Laughton had fallen in love with the novel the moment he read it. Its tone, hypnotic and incantatory, was deeply attractive to him, as was its essentially American feel; his devotion to his adopted country and its literature was intense. The novel's depiction of a struggle between good and evil, the attractiveness of evil, the healing power of goodness and the ultimate triumph of innocence was something to which he could respond.

Laughton wholly immersed himself in Grubb's work, to such a degree that when the screenwriter, critic and memorialist of the South, James Agee, delivered in his alcoholic befuddlement an unfilmable screenplay, Laughton adapted the novel himself in a week.

His other collaborators proved more amenable; indeed, he created a singularly harmonious creative team, his chief partners being the cinematographer Stanley Cortez and the composer Walter Schumann.

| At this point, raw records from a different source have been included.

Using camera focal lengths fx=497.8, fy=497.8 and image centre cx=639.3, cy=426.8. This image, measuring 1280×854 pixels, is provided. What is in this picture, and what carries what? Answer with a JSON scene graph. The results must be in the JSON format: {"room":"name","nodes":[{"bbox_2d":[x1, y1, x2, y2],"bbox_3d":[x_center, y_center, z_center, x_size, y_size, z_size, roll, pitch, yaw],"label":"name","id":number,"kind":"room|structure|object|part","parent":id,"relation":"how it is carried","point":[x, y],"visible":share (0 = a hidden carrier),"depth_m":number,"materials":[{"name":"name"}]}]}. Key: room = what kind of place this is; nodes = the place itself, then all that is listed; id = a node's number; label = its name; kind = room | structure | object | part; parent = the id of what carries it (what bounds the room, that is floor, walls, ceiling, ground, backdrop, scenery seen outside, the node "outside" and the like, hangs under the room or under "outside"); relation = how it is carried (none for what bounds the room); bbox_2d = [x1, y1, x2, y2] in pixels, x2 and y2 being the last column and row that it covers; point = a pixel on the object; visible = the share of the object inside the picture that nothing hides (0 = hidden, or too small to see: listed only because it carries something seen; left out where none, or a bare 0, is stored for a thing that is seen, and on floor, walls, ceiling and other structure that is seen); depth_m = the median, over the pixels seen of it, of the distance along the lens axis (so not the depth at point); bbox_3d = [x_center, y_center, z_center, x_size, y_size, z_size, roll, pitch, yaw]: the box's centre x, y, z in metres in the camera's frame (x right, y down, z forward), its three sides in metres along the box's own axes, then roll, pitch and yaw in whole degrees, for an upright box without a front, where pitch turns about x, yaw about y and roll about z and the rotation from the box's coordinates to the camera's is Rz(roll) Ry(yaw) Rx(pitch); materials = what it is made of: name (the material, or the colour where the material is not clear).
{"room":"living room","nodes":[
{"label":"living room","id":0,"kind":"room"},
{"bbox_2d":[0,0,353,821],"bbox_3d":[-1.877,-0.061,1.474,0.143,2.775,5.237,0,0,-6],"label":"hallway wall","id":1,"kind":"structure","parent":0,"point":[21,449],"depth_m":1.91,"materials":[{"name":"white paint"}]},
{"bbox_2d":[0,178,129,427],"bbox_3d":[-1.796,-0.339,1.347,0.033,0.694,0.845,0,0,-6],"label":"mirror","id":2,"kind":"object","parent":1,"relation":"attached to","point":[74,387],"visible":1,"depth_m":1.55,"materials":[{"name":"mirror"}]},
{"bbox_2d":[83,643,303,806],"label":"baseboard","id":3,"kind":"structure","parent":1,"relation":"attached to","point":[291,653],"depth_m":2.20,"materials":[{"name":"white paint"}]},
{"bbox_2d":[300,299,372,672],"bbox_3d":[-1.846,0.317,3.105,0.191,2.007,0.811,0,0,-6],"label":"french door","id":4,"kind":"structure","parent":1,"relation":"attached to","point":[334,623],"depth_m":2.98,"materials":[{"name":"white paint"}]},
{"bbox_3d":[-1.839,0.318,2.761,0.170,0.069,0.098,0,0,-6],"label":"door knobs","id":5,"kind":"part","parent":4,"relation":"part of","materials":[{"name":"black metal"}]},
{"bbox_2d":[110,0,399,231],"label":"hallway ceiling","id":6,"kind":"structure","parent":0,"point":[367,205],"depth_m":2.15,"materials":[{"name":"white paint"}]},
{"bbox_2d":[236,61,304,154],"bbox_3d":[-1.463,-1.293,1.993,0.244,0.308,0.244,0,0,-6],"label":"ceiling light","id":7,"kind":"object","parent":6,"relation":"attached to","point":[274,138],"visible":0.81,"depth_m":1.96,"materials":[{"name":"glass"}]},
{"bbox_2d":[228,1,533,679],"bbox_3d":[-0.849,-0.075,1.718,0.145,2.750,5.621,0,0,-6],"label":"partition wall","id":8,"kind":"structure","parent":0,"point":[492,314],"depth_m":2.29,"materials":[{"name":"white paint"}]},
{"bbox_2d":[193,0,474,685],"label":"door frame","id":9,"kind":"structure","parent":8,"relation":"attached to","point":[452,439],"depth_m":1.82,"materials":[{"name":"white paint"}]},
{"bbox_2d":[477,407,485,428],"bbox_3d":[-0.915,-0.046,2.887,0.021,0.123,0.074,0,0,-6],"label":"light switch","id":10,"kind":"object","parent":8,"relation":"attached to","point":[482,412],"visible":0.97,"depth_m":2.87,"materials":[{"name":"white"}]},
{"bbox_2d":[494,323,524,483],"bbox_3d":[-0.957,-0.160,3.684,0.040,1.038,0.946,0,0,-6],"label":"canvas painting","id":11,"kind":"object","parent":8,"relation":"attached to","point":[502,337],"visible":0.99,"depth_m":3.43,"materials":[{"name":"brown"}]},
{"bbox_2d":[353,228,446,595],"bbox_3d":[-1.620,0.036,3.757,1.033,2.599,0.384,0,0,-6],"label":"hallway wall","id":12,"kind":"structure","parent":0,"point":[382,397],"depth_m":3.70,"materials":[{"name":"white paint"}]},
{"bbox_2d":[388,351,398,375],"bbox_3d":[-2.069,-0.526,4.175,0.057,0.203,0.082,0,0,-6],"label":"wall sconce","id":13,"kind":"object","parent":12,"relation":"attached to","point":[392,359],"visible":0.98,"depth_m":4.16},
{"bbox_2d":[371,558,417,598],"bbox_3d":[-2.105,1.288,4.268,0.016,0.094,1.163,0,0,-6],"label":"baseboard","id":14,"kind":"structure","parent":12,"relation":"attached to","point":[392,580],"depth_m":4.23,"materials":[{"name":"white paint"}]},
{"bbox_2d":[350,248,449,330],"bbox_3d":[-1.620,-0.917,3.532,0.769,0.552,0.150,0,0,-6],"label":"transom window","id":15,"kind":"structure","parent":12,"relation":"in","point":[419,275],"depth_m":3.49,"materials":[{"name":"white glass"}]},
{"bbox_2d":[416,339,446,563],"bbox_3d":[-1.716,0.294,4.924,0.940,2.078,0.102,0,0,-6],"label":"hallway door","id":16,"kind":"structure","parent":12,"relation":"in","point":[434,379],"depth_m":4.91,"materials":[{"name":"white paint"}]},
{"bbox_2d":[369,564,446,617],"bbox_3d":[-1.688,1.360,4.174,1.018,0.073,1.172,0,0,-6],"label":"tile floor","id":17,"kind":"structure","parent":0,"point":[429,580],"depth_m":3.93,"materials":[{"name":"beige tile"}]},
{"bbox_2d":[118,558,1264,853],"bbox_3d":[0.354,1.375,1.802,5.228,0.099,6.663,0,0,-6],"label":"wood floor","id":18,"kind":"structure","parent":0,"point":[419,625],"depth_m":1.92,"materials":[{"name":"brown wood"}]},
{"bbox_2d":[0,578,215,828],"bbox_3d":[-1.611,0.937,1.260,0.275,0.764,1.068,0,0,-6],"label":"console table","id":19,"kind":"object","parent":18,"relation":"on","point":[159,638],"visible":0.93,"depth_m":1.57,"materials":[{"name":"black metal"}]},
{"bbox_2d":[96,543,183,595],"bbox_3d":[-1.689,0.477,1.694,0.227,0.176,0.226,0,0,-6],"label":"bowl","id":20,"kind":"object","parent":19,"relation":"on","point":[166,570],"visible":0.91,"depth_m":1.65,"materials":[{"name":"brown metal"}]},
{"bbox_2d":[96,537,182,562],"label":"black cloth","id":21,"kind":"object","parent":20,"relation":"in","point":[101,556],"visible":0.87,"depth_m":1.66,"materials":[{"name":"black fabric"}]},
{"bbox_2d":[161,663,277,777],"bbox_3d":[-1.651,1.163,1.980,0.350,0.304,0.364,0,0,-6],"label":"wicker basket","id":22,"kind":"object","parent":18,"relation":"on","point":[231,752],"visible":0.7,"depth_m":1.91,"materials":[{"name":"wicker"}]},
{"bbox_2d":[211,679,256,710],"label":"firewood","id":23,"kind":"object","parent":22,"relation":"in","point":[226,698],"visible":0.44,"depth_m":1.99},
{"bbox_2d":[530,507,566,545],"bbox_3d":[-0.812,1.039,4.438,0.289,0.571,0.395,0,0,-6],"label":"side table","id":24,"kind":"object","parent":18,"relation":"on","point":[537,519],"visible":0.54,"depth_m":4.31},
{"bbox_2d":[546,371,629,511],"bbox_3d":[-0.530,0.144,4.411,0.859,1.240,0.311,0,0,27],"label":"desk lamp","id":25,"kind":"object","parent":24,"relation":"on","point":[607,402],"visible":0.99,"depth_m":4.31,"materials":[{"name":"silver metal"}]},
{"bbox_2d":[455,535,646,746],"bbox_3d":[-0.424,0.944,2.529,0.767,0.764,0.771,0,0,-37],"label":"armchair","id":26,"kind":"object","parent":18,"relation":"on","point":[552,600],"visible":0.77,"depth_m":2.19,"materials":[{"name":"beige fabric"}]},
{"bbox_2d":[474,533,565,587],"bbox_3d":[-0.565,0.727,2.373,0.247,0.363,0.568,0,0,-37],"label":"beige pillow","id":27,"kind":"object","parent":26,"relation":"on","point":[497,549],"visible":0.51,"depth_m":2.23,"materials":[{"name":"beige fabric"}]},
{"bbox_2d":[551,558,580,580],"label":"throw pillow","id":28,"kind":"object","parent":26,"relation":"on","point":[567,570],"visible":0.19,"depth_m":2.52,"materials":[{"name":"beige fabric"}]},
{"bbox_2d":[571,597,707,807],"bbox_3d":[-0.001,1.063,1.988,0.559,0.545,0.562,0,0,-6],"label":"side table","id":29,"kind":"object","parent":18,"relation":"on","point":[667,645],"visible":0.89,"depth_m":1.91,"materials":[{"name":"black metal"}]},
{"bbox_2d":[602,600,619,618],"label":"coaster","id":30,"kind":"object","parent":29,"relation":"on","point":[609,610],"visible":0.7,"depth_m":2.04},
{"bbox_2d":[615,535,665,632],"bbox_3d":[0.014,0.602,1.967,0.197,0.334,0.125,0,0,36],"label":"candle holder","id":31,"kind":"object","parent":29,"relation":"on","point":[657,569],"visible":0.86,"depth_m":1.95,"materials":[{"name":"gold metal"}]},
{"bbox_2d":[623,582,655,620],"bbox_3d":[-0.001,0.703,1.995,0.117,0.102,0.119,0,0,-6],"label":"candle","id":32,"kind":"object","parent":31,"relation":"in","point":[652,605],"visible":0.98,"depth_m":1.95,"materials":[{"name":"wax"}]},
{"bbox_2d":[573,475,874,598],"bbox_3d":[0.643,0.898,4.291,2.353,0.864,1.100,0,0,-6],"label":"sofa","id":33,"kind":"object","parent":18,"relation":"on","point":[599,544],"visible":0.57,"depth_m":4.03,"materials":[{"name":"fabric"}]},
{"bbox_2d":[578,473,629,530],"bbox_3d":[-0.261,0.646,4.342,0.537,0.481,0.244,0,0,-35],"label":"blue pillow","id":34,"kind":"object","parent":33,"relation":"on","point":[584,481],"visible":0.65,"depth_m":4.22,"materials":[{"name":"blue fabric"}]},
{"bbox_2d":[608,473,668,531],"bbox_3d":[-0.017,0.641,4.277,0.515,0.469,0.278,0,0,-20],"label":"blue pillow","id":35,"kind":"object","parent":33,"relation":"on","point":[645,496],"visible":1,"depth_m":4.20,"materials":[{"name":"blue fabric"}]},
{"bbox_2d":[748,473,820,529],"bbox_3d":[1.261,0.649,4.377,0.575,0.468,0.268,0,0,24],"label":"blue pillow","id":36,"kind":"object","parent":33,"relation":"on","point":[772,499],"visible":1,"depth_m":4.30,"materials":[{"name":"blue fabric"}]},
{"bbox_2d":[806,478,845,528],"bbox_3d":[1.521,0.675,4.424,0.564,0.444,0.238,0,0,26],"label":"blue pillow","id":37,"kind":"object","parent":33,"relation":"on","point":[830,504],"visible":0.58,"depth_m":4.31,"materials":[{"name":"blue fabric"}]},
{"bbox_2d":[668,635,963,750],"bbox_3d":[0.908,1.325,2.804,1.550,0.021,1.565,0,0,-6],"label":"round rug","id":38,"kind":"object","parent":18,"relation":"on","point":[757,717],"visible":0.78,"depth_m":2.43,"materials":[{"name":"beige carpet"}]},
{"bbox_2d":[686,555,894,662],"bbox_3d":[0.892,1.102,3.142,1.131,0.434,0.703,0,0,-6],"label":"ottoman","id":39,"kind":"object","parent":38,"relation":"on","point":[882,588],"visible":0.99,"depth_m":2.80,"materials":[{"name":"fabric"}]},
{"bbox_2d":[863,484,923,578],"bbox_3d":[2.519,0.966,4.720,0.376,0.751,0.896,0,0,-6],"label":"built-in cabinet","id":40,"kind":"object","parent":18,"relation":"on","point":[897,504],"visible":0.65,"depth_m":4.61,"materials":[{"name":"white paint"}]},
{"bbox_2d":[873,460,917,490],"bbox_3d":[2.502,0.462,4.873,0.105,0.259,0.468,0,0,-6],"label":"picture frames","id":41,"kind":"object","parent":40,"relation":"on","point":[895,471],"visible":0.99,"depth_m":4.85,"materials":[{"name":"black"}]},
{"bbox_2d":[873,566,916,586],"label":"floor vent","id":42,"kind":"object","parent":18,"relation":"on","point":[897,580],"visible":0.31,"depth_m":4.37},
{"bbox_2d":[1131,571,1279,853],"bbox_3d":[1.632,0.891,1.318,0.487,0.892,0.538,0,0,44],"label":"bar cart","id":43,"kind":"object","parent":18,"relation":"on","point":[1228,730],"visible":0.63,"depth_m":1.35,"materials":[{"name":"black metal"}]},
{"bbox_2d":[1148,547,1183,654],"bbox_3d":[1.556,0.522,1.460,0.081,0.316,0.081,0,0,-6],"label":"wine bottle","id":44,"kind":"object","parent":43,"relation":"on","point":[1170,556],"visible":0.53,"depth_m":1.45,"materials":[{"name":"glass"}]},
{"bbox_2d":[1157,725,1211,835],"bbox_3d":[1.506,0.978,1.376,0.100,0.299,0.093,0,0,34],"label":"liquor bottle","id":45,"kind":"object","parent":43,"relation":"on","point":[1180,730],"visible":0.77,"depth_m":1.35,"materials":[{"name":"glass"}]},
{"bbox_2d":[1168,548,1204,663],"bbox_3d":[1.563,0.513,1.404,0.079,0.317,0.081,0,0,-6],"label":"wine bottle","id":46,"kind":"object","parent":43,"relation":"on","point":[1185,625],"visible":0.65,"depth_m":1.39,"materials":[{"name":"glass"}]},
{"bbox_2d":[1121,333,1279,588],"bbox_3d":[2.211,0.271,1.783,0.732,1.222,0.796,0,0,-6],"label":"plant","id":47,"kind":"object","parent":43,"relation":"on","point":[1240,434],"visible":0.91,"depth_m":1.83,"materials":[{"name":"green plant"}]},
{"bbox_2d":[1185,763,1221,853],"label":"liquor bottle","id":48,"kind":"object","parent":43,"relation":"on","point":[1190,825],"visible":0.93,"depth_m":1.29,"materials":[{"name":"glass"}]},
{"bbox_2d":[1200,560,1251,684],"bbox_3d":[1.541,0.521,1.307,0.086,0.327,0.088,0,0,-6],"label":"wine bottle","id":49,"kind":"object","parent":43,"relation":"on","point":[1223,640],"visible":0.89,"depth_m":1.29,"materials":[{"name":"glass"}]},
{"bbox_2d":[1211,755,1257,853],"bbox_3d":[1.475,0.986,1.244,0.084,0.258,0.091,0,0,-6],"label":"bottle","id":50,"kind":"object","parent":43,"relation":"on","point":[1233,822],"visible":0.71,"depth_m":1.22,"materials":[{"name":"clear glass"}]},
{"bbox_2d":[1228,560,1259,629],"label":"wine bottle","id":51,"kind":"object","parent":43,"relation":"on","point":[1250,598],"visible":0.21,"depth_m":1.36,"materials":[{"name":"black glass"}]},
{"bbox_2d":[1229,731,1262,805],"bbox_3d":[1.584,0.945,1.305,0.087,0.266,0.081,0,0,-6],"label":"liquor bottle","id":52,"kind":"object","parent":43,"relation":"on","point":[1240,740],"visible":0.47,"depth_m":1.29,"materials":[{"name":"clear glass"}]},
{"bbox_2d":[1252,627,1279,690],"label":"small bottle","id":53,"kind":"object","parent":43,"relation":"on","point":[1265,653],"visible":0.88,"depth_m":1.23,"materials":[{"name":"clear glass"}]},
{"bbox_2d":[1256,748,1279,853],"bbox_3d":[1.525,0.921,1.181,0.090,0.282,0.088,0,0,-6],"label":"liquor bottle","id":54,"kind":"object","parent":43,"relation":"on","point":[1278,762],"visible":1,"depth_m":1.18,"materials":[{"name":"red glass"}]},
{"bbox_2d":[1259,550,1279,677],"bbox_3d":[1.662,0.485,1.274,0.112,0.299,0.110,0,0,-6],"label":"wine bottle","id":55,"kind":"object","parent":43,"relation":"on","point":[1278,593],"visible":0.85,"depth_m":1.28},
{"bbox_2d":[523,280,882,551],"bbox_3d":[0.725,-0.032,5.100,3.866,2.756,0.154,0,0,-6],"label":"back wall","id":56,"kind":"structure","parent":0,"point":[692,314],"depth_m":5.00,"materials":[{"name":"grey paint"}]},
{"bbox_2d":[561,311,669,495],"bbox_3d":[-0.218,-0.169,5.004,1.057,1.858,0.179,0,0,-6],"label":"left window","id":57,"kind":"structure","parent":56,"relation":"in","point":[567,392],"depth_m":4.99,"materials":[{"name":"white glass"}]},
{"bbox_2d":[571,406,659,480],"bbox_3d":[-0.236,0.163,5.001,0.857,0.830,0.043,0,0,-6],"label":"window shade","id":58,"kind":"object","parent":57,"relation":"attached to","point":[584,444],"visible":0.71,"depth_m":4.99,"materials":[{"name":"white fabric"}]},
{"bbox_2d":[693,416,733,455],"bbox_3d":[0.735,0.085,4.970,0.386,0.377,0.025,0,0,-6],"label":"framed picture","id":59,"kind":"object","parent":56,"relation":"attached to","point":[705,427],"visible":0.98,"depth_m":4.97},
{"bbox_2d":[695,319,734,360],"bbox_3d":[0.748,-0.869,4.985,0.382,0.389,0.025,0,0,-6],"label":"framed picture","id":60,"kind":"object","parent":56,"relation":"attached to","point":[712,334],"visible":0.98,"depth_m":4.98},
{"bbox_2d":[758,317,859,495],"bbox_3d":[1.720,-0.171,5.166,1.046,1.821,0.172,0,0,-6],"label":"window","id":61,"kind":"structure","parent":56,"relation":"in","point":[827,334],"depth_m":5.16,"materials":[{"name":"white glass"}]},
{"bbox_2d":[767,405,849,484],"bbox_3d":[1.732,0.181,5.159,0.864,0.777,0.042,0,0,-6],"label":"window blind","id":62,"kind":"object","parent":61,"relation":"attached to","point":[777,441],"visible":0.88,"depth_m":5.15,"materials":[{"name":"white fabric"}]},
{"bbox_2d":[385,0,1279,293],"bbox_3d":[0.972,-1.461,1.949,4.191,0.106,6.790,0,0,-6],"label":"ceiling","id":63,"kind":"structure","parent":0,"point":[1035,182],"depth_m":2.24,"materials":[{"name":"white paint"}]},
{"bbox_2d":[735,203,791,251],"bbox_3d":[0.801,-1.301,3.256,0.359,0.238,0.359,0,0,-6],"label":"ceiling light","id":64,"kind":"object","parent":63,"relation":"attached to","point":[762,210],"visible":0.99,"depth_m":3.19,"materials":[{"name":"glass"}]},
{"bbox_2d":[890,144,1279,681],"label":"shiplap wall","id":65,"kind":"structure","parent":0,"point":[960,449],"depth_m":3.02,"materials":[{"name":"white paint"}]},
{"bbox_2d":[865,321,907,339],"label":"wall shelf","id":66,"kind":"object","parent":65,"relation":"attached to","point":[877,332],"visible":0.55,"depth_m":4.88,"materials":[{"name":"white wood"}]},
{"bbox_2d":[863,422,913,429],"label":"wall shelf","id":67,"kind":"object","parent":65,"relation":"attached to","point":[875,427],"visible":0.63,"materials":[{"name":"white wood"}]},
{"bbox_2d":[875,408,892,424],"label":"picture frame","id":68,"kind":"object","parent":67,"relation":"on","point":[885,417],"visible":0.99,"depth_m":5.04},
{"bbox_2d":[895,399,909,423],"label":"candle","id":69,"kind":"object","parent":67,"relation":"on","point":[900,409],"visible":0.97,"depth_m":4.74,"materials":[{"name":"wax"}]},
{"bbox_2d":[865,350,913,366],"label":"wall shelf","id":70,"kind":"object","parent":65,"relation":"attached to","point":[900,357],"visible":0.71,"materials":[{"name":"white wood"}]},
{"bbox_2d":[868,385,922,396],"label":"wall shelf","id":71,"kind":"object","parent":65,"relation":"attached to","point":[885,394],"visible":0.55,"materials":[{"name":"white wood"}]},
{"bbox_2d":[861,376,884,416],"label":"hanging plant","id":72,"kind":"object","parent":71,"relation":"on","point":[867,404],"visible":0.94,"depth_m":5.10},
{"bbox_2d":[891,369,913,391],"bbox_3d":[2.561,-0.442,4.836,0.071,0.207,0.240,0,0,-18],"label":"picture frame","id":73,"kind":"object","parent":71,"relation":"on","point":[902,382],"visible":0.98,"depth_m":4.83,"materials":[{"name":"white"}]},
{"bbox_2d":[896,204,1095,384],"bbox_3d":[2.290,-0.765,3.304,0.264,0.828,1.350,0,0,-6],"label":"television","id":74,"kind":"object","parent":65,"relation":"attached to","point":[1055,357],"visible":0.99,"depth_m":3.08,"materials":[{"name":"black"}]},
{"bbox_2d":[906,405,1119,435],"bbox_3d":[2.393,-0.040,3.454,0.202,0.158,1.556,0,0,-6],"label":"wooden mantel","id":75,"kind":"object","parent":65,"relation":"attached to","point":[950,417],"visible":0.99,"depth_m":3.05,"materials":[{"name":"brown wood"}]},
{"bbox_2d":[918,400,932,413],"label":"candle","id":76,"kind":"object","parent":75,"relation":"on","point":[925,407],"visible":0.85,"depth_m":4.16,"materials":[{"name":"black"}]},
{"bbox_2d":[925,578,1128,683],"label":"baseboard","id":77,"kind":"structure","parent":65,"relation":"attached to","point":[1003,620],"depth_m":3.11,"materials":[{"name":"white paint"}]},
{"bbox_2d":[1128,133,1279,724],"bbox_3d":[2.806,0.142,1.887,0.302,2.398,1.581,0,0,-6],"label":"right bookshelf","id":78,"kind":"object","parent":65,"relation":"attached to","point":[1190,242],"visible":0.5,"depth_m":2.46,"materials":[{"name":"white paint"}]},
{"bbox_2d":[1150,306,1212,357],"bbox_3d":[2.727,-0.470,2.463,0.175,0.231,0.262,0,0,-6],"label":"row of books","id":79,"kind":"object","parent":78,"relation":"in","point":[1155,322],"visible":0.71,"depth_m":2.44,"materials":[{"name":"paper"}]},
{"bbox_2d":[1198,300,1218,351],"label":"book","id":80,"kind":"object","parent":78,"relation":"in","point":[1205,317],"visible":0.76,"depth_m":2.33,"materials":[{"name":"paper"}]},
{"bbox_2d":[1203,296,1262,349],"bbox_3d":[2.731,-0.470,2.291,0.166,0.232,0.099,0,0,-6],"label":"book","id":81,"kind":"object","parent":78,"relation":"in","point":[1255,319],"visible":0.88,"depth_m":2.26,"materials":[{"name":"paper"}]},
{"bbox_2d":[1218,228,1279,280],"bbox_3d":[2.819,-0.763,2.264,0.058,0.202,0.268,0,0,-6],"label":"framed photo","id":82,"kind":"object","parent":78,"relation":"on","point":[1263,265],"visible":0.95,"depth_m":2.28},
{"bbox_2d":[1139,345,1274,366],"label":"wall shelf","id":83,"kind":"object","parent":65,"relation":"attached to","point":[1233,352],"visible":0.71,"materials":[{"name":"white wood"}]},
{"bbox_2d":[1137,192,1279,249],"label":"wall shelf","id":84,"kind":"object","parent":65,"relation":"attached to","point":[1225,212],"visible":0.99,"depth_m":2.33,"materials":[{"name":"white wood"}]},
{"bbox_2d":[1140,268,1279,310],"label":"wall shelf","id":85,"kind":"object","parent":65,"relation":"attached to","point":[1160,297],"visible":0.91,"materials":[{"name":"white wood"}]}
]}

The time pressure exerted by United Artists (who betrayed scant enthusiasm from the beginning: Gregory dubbed them "United against Artists") meant that every day had to be planned in the greatest detail, and Laughton gathered his team around him at the end of each day's shooting for intense and concentrated discussions. These nightly sessions are remembered by the participants as curiously inspiring, Laughton imparting to them with spell-binding eloquence his sense of the charged visual poetry that he sought.

The river journey of the fleeing children is told in a sequence of ravishing nature shots, while the haunting and ominous presence in the distance of the hymn-singing preacher ("Leaning! Leaning on the arm of the Lord!") was achieved by recourse to a pony and a dwarf on the horizon.

LAUGHTON, Cortez and his composer Schumann used every means at their disposal for expressive intensification, but all within a homespun, wholly American idiom, one which owed much to DW Griffith but which paid its borrowing back threefold.

Nor did Laughton's cast let him down. The young Shelley Winters (a graduate of Laughton's acting classes) contributed a potent sexual presence, if no great histrionic subtlety. Lillian Gish, Laughton's idol as a young man, purveyed the love without condition, strength without threat, that the role of the spinster demands. And Robert Mitchum as the preacher, full of dark, silky charm, love and hate written across his face just as surely as they are across his knuckles, gives the performance of his life, as he always acknowledged.

"Mitchum," Laughton had said to him when offering him the part, "the Preacher is a diabolical s."

"Present!" said Mitchum.

Laughton, absolutely sure of what he wanted, and entirely open to his fellow artists in trying to realise it, created a rare focus. "I have to go back as far as DW Griffith," wrote Gish, "to find a set so infused with purpose and harmony. There was not ever a moment's doubt as to what we were doing or how we were doing it. To please Charles Laughton was our aim. We believed in and respected him. Totally."

Alas, America was not ready for his film. The previews were unfavourably received and United Artists, never convinced of the film's viability, promoted it half-heartedly. The reviews were respectful, and on the whole positive, though no one was quite able to understand its form. Franois Truffaut, reviewing it in Cahiers du Cinema - "it makes one fall in love with an experimental cinema that really experiments and a cinema of discovery that actually discovers" - presciently observed that it would be unlikely if Laughton made another film.

He never did - the failure of The Night of the Hunter had broken his heart. He had found his metier - everything in his career and life so far had been preparing him for film-making - but it came too late for him to withstand the rough indifference of the commercial cinema. In the six further years left to him, he gave a few more performances (including his magisterial Southern senator in Advise and Consent, his last role), and even found real love. But he never found it in himself again to lavish all of his genius on anything so personal and poetic as his lonely masterpiece.